# Latest Addition To The Strela Family...



## Xantiagib (Apr 22, 2005)

latest addition to the family... Early Sekonda non-luminous dial Strela...










I'm not sure what serial number it is as I am still at work and have not been able to remove the back. The 'A' of the sekonda is larger than the other letters can anyone confirm this if they have a similar model or photos of it?

Resets properly after a couple of clicks of the reset button, so the return hammer spring must be a bit weak after all these years and the crown unscrews so that will need some thread lock glue. The case needs a good clean and has a couple of scratches here and there but I have better cases and crystals in my parts bin.

The Hands are painted black but as I have seen this on other similar models I think it was original and will leave it for now - the blued chrono seconds hand shimmers seductively under certain lights...























She keeps good time too !


----------



## PhilM (Nov 5, 2004)

Wow what a beuaty







Have you got any idea on when it dates back to


----------



## Xantiagib (Apr 22, 2005)

PhilM said:


> Wow what a beuaty
> 
> 
> 
> ...


Ta.
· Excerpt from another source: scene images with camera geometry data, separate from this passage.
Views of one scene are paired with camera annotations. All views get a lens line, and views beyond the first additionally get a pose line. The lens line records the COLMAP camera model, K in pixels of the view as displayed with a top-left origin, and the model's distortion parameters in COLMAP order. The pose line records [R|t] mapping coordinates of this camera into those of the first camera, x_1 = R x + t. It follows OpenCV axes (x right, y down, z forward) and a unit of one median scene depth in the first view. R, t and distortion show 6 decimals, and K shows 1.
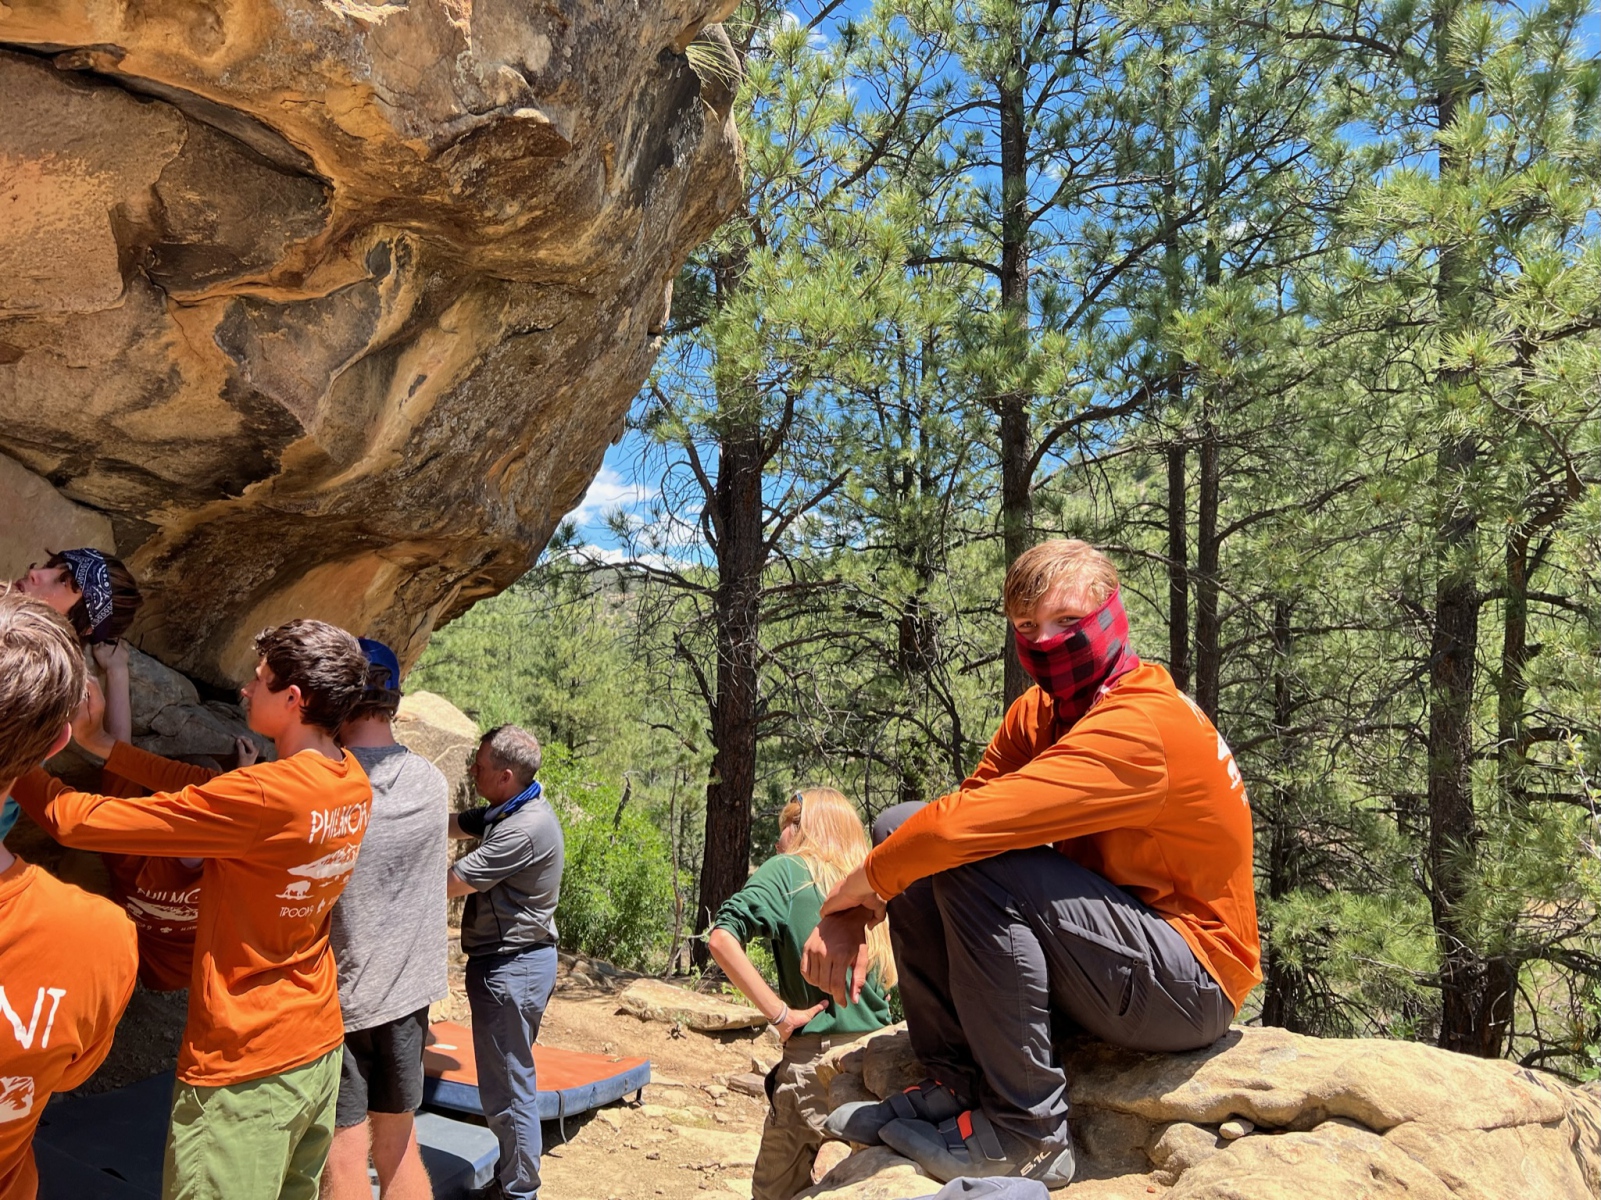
lens RADIAL K [[1229.5, 0, 815.7], [0, 1229.5, 604.0], [0, 0, 1]] dist [0.053165, -0.059202]
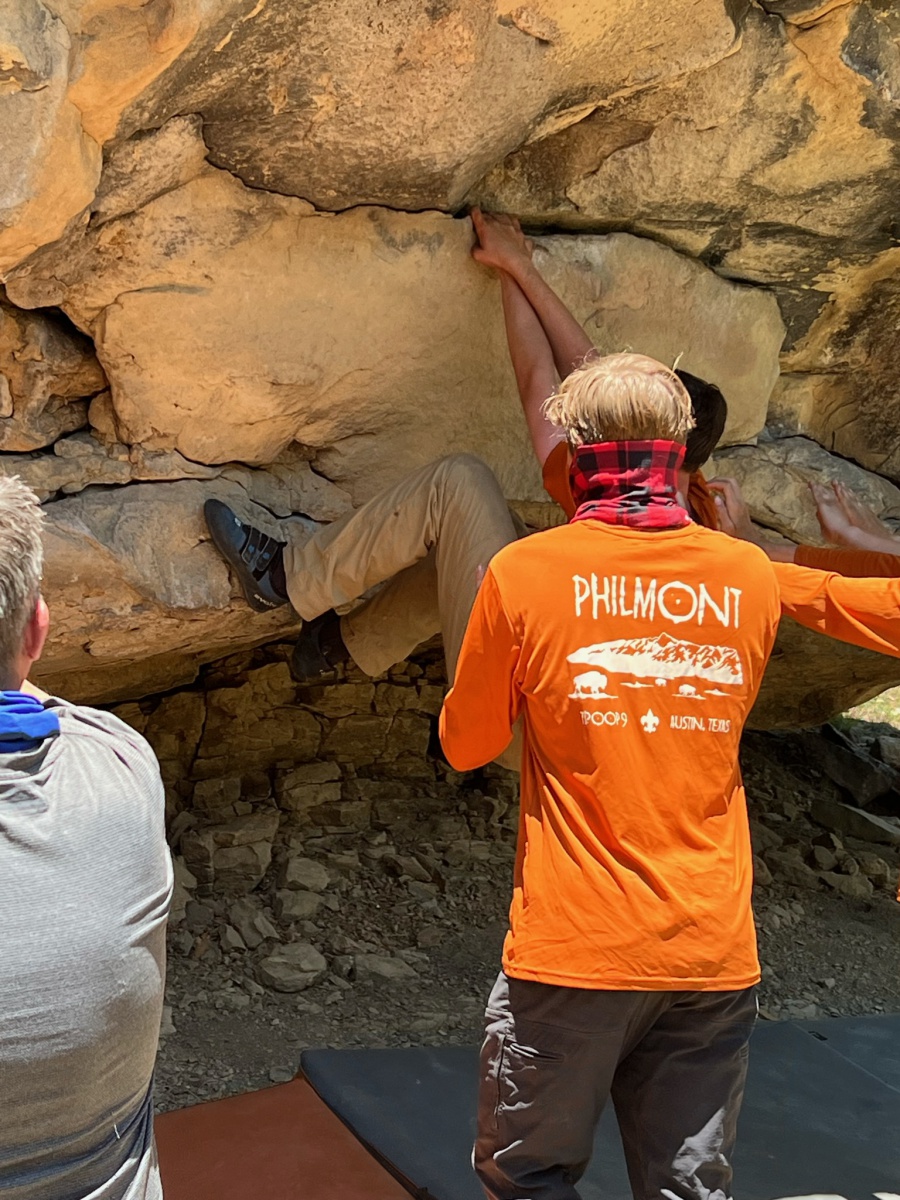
lens RADIAL K [[2339.5, 0, 446.9], [0, 2339.5, 610.9], [0, 0, 1]] dist [0.184206, 0.000000]
pose [[0.753049, -0.053759, -0.655765, 0.302300], [0.122853, 0.990617, 0.059868, 0.020607], [0.646394, -0.125646, 0.752588, -0.364849]]
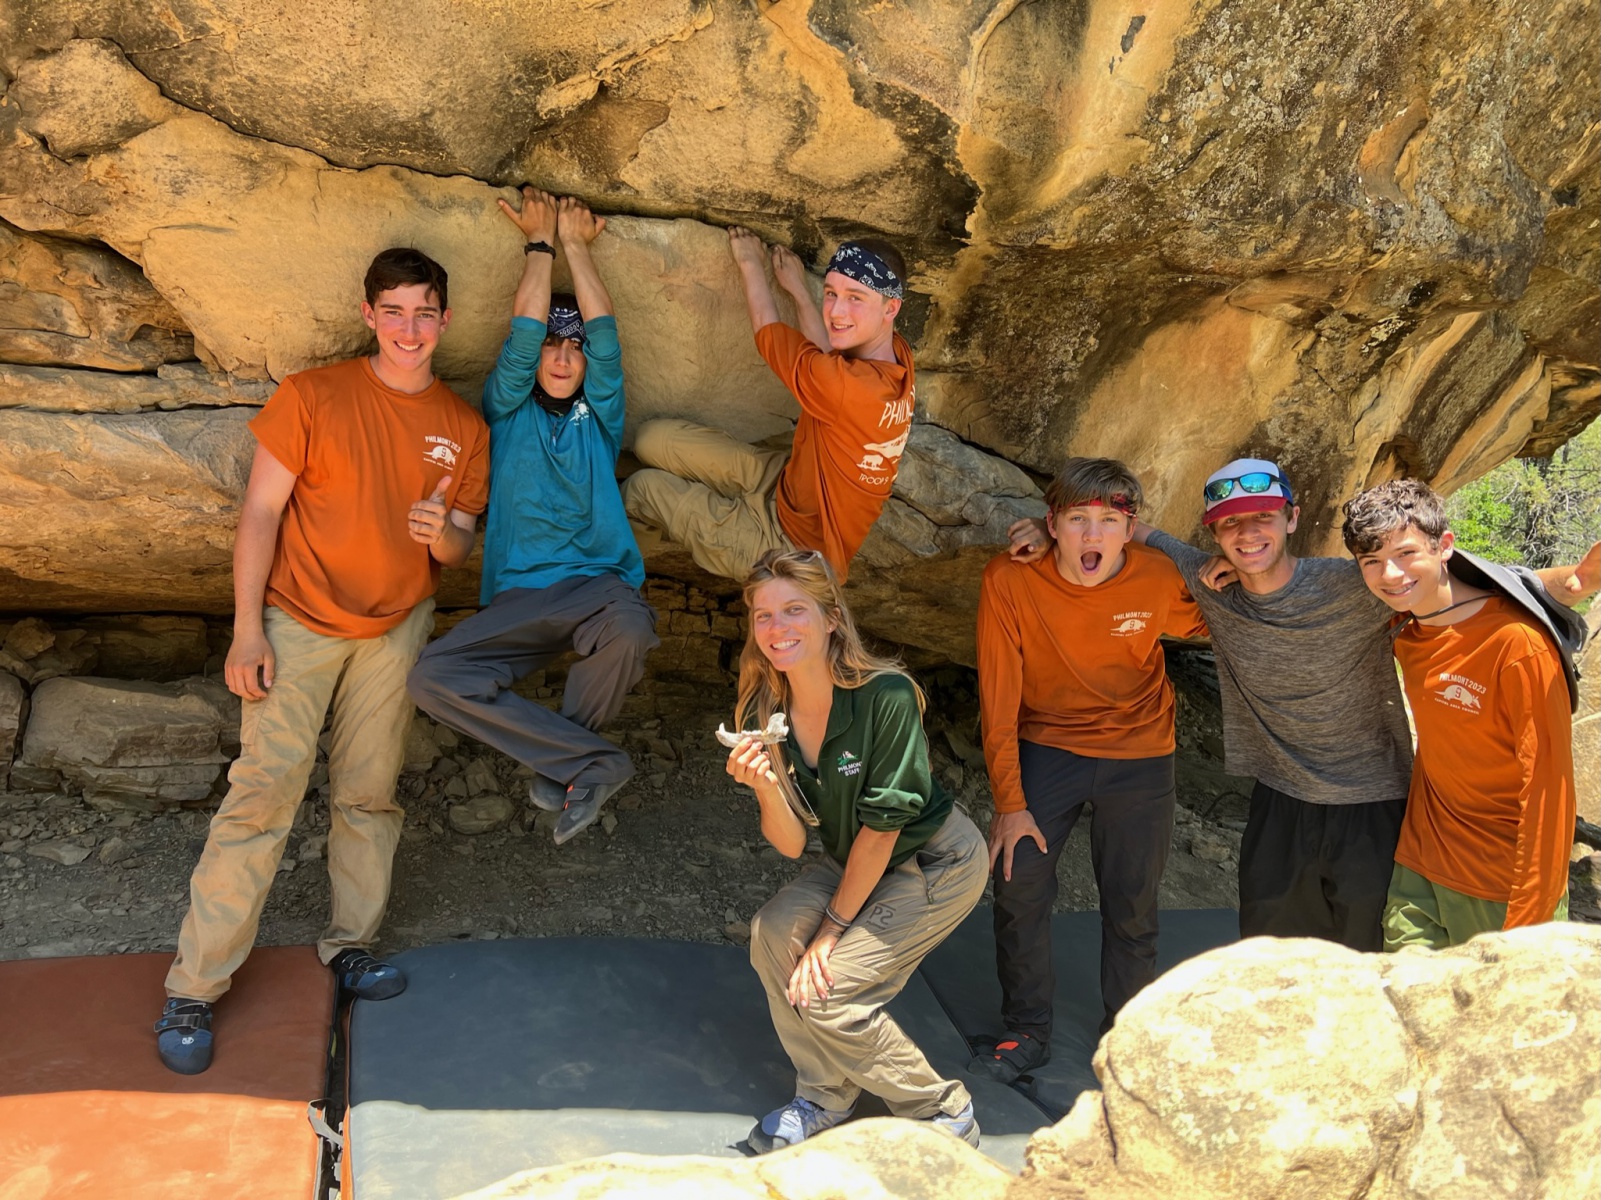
lens RADIAL K [[1229.5, 0, 804.0], [0, 1229.5, 584.6], [0, 0, 1]] dist [0.053165, -0.059202]
pose [[0.547053, -0.020746, -0.836841, 0.220386], [0.064126, 0.997794, 0.017184, 0.150190], [0.834638, -0.063063, 0.547177, 0.447507]]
I will know its age when I can view the serial number, although these are very rare and usually dialed 'Poljot' most Sekondas were the later more well known black dial with luminous markers/Spade hands.

I think mid 1960s is safe to assume


----------



## JoT (Aug 12, 2003)

Very nice and congratulations


----------



## mach 0.0013137 (Jan 10, 2005)

Very, Very nice


----------



## psychlist (Feb 28, 2005)

That is a gorgeous watch


----------



## Stan (Aug 7, 2003)

It could come and live at my house.


----------